-------- AVAILABLE DATA

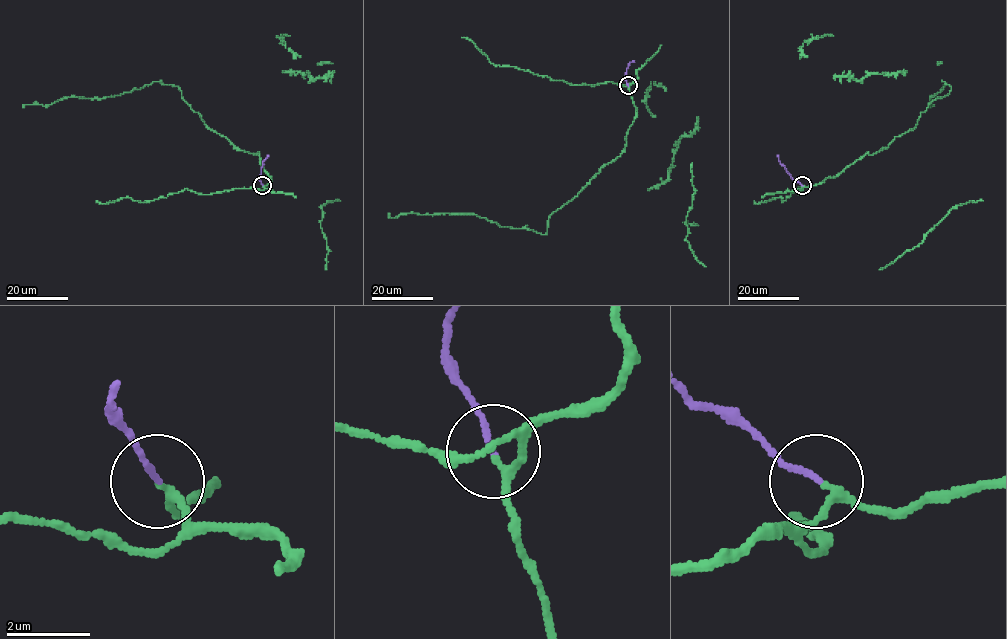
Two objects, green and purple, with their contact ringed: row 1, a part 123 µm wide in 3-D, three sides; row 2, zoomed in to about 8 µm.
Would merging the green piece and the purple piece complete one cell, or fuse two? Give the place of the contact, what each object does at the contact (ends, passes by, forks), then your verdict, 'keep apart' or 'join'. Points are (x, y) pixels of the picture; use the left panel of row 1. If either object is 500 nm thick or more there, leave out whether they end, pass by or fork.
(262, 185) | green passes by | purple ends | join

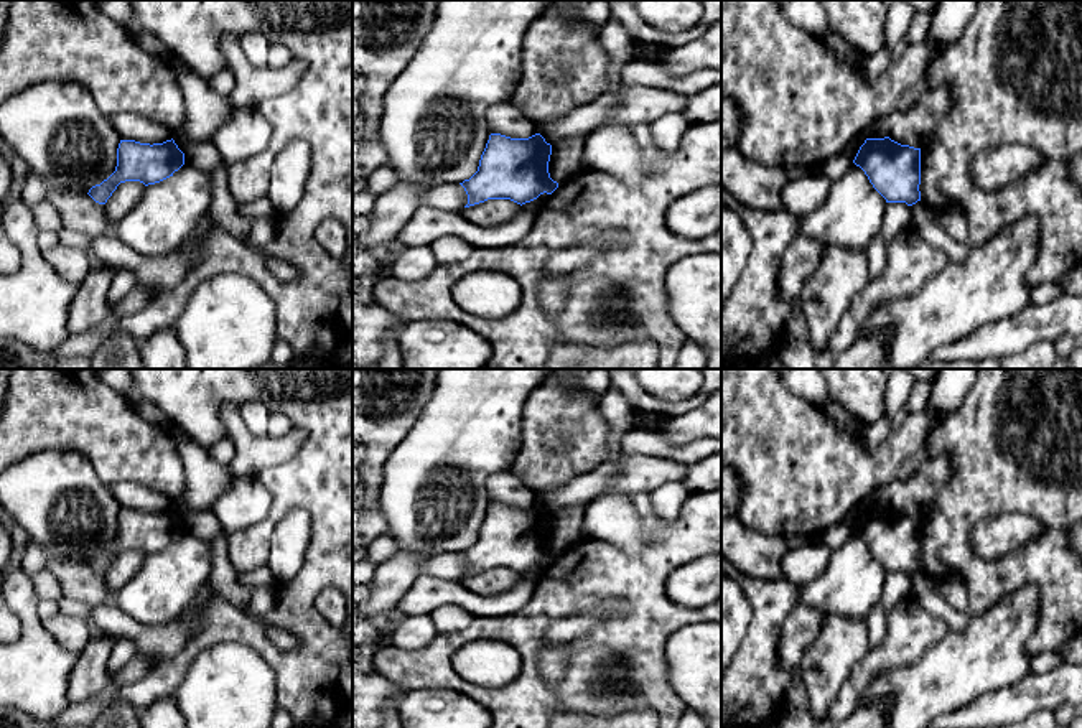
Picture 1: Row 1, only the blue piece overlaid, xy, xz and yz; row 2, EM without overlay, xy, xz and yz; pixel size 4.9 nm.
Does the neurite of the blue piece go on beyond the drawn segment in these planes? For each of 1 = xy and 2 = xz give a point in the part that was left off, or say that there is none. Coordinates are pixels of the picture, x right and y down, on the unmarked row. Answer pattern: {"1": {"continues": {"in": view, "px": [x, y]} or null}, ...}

----------------

[WHAT YOU ARE ASKED TO DO]:
The records above are to be copied exactly, without their pictures.

[RESPONSE BELOW]:
Two objects, green and purple, with their contact ringed: row 1, a part 123 µm wide in 3-D, three sides; row 2, zoomed in to about 8 µm.
Would merging the green piece and the purple piece complete one cell, or fuse two? Give the place of the contact, what each object does at the contact (ends, passes by, forks), then your verdict, 'keep apart' or 'join'. Points are (x, y) pixels of the picture; use the left panel of row 1. If either object is 500 nm thick or more there, leave out whether they end, pass by or fork.
(262, 185) | green passes by | purple ends | join

Picture 1: Row 1, only the blue piece overlaid, xy, xz and yz; row 2, EM without overlay, xy, xz and yz; pixel size 4.9 nm.
Does the neurite of the blue piece go on beyond the drawn segment in these planes? For each of 1 = xy and 2 = xz give a point in the part that was left off, or say that there is none. Coordinates are pixels of the picture, x right and y down, on the unmarked row. Answer pattern: {"1": {"continues": {"in": view, "px": [x, y]} or null}, ...}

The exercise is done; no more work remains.